Yes, I watch an episode of original Gundam every night with the wife! We watch in Japanese and I can follow along as I already know the story (we started with the compilation movies, which had English subtitles, plus I listen to the great Mobile Suit Breakdown that analyses each episode in great and glorious depth), so that leaves me free to concentrate on the listening.
There are no subtitles, English or Japanese, so I have to work hard. My concentration often goes and I can’t say I catch much, but I do hear the odd word now and then.
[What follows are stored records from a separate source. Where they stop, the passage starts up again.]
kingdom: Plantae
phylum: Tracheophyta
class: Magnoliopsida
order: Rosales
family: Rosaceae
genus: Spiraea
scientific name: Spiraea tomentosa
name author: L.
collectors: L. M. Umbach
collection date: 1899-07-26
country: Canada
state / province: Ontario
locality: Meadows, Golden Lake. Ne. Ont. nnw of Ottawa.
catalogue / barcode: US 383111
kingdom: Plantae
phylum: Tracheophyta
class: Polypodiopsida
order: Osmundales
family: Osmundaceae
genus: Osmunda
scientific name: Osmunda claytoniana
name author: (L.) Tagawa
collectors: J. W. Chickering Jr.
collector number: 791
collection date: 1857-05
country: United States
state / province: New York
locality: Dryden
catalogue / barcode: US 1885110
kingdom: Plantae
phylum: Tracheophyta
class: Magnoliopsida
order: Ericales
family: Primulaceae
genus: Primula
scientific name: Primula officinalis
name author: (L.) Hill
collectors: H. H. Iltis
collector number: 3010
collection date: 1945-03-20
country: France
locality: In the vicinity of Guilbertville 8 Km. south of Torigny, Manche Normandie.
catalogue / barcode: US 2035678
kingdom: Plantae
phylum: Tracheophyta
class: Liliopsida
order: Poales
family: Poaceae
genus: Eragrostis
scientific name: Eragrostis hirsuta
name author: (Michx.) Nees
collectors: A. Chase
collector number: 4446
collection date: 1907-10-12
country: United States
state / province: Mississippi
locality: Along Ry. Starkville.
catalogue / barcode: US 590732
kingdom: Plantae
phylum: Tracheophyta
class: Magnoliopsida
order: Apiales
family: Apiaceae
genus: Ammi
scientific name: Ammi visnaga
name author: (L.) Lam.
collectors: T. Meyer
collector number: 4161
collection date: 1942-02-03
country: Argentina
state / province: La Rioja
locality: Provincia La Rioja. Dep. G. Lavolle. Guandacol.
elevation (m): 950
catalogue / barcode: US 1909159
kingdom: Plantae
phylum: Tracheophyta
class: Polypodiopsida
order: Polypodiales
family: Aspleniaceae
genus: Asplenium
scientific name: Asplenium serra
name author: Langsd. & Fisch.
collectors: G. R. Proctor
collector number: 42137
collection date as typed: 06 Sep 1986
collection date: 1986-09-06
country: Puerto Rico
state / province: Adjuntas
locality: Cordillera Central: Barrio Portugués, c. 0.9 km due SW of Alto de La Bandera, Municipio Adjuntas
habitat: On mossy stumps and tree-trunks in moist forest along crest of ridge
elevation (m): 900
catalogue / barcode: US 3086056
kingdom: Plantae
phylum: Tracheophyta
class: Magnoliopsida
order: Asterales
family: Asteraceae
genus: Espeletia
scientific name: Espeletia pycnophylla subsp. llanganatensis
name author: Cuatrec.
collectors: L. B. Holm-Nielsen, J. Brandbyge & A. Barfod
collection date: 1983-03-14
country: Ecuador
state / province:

Mainly 行きまぁぁあああす, りょうかい, and こいつ! But with 40 years of the series ahead of me to catch up on, I’m sure that will get better soon!
But yes, getting back to Yotsuba, you are right, I really must move on to actually reading it, rather than just treating every speech bubble as a translation exercise!
Great question, I would have completely missed that. So I had a quick flick through the back volumes, and it looks like she appeared in volume 4, on pages 144 and 145, where she was stamping the kids’ hands in the park (which would also tie in with her role giving out candy here).
Huge shock; while flicking through my back volumes, all of them covered in notes from this book-club, I noticed that I didn’t finish reading volume four! I’ve no idea what happened there! It’s the only bit I’ve missed. I’ll have to go back and finish that off one day!
あぁ お前 ムチャクチャ 七味 とかしょうが のせて食ってたな
あぁ - ah
お前 - you
ムチャクチャ - absurd
七味 - blend of spices
とか such things as
しょう - let’s (???)
が - が particle
のせて - put on and
食って - eat and
た - ???
な - sentence ending particle
Sorry, I’m just totally lost here. I think this is Janbo responding to Yanda’s comment about the 七味 being delicious in Yoshinoya, and I think he’s saying “are you crazy? Why would you put stuff like 七味 on your food when you eat it?”. But I’m lost.
それで - and
服を - clothes + を
よつば - Yotsuba
ごと - every? Including?
だ - copula
“And include Yotsuba (in the) clothes?” (I’m guessing more from context than from the text here)
I feel like an idiot for not knowing this, but why does 大きくなった (became big) take the form it does? 大きい is an い-adjective right? And it is added to なる, to become, which in the past tense, is なった, right? To connect an い-adjective you have to take off い and add くて, so shouldn’t it be 大きてくなった? I’ve been searching and searching but can’t figure this out at all.